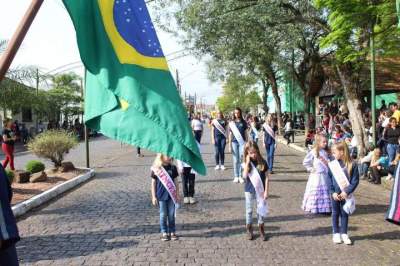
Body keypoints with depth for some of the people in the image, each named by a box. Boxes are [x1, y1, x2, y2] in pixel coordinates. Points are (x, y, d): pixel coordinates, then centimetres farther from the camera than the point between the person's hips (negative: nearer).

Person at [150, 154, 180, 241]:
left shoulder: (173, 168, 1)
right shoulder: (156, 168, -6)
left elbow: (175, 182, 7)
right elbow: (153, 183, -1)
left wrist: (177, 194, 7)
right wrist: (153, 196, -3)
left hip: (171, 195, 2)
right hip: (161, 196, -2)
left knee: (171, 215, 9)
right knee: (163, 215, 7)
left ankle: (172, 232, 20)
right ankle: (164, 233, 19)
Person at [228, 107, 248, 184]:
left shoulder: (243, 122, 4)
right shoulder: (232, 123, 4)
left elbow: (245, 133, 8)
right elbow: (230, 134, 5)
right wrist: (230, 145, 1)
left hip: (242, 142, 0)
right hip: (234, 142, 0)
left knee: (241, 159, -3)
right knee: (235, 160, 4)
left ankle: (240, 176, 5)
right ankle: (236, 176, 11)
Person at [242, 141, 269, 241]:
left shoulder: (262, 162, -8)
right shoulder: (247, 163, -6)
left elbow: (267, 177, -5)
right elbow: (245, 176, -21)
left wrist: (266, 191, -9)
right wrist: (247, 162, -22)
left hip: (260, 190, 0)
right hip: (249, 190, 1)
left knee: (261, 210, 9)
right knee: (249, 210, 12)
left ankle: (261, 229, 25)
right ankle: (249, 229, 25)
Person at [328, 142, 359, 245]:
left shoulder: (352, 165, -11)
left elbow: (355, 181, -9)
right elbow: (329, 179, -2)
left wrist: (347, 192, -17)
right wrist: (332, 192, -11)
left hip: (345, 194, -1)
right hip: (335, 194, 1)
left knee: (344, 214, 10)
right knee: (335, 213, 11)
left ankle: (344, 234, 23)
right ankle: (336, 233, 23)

====

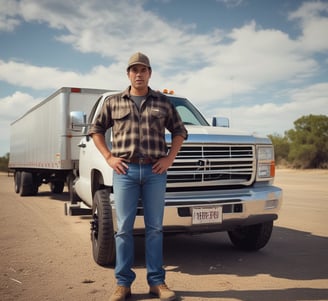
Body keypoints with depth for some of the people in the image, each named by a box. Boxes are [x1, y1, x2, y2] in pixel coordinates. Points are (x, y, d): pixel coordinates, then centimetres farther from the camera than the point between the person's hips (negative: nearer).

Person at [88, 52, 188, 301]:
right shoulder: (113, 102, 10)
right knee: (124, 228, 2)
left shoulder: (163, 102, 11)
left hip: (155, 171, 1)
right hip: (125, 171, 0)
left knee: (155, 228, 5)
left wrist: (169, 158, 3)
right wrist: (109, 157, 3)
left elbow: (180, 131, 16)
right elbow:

====

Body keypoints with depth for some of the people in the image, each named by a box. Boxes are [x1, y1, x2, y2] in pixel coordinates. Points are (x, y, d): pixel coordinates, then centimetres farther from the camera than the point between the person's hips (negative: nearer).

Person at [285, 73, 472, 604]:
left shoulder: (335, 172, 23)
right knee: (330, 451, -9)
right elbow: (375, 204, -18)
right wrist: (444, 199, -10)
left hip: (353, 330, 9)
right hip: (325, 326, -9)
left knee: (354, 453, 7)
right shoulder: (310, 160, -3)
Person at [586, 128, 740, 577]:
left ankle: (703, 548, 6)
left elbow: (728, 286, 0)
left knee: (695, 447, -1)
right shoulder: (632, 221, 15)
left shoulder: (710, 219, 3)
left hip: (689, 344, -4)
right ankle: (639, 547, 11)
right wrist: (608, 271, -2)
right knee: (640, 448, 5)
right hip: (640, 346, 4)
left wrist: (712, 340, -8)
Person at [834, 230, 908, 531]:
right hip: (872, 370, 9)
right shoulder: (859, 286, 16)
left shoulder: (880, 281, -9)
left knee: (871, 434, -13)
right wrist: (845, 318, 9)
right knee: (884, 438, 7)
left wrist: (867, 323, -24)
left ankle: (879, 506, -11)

====

Pull out each line of the records above that contains the word "ankle" and copy it unchanged.

left ankle: (172, 232, 20)
right ankle: (164, 233, 19)
left ankle: (240, 176, 5)
right ankle: (236, 176, 11)
left ankle: (261, 229, 25)
right ankle: (249, 229, 25)
left ankle: (344, 234, 23)
right ankle: (336, 233, 23)
left ankle: (703, 548, 6)
right ankle: (639, 547, 11)
left ankle: (879, 506, -11)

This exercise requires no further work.